Media 0 Army 1?

#1
This is one American’s view of the problems that exist between their media and their forces. Given the obvious ‘translation’ into our ways of doing things, does it go towards explaining the similar situation here?
Our colleagues across the pond might comment on how they see this as correctly representing the military/media relationships.
Soldiers And Reporters
By A Well-Known Traitor
http://www.fredoneverything.net/FOE_Frame_Column.htm
November 29, 2005
Much email comes my way, from military folk both current and retired, assuring me that the press consists of leftist commy anti-American liberal tree-hugging cowardly backstabbers who probably like the French and would date Jane Fonda. It is an old song. Having spent decades covering the armed forces, I have seen much of the Pentagon and the press. Things are a tad more complex. A few thoughts:
The military, particularly the officer corps, wants not reporting but cheerleading. The very idea of an uncontrolled press is repugnant. Thus officers try to keep reporters away from enlisted men, who are less political and tend to say things that, while true, are not policy. Thus the edgy, wary hostility in the presence of reporters. The truth of what a reporter writes doesn’t matter to them, only whether it is “positive.”

------------------------------------------------------------

ACTIONS TO TAKE —
• A. In the passage on soldiers and reporters, substitute "armed services" for "forces" and give the part from "Media 0 Army" to "the military/media relationships.".
• B. Answer these questions about the passage on soldiers and reporters:
(i) What date accompanies the column?
(ii) Whom do officers try to keep reporters away from?
(iii) What does the military, particularly the officer corps, want instead of reporting?
• C. How would the column on soldiers and reporters go on from its final sentence? Write the next part.

[Saved data entries]
------------------------------------------------------------

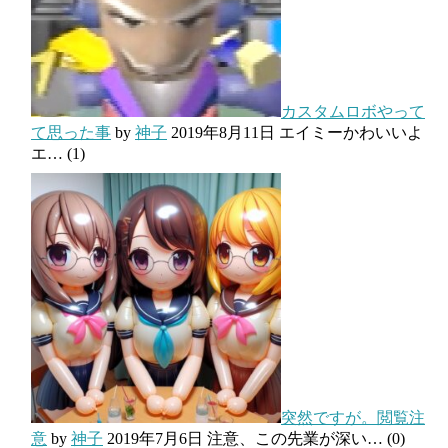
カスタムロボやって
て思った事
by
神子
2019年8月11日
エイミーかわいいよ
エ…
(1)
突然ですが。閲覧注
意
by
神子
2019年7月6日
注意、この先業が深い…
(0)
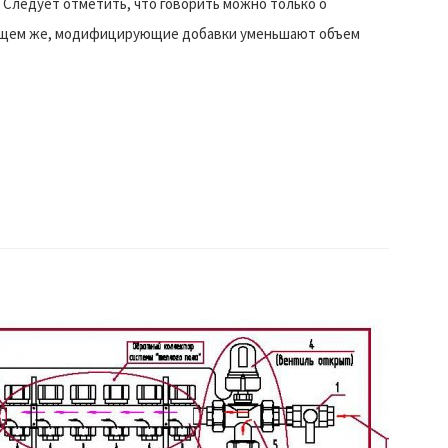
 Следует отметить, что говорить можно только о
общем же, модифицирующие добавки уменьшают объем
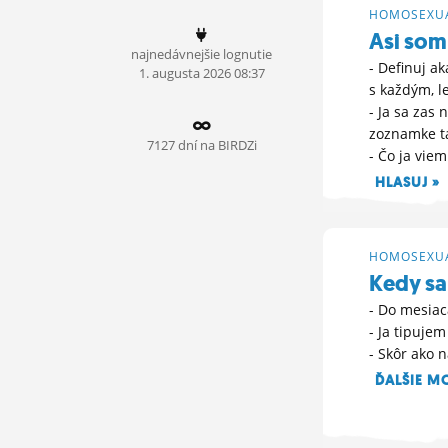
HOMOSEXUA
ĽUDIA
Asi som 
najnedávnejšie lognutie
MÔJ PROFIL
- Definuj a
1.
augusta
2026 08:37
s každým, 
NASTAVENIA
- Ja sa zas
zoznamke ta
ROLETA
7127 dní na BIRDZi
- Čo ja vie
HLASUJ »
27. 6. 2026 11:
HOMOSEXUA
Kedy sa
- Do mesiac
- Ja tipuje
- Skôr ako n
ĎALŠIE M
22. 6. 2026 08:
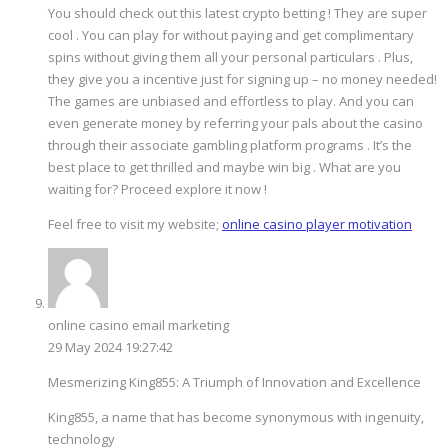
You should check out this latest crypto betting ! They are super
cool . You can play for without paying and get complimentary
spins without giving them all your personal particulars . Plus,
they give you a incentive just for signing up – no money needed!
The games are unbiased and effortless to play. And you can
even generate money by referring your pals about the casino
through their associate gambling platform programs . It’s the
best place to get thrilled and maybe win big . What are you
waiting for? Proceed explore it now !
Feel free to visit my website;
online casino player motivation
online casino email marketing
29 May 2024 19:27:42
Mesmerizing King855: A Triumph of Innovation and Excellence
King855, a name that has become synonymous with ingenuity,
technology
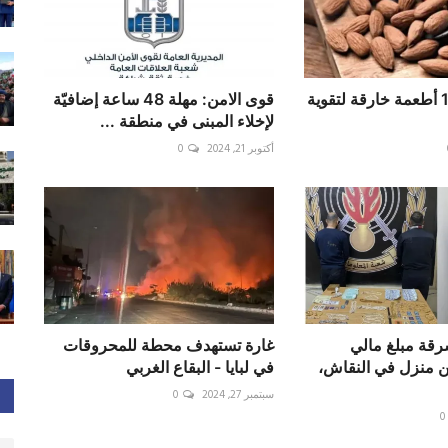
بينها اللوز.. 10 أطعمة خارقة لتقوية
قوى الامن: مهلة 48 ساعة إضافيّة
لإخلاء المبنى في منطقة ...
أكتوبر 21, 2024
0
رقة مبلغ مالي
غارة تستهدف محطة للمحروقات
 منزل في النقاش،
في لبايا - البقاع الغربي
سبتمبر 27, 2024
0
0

------------------------------------------------------------

WRITTEN ANSWERS —
• A.
Media 0 Army 1?

#1
This is one American’s view of the problems that exist between their media and their armed services. Given the obvious ‘translation’ into our ways of doing things, does it go towards explaining the similar situation here?
Our colleagues across the pond might comment on how they see this as correctly representing the military/media relationships.

• B.
(i) November 29, 2005
(ii) Enlisted men
(iii) Cheerleading

• C.
The reasons for this sensitivity are in part practical, given that wars cannot long be fought without the support of the public. There are deeper reasons. First, there is the military’s stark with-us-or-against-us outlook. Second, the intense loyalty to the group that characterizes military men. Third, an authoritarian structure to which reporters seem an uncontrolled rabble. “Uncontrolled” is the key word.
The military believes that the press should be part of the team. Its job should be not to report but to support. “Are they Americans, or aren’t they?” To see what the command thinks the press should be, read a base newspaper. It will be a cross between a PR handout and a Weekly Reader.
Reporters do not see their job as cheerleading, this being the work of PR people, whom they despise. Correspondents by nature are not team players but salaried freelances who compete with, instead of cooperating with, their colleagues. Glory hounds, they want to break the big story themselves. Instead of being loyal to any group, they are suspicious of all groups. They do not respect authority. Frequently incompetent, they are pushy, demanding, and irritating. The military is afraid of them. You hate what you fear.
In short, they are everything the military detests. If they did their jobs perfectly, which neither they nor soldiers do, the military would still loathe them.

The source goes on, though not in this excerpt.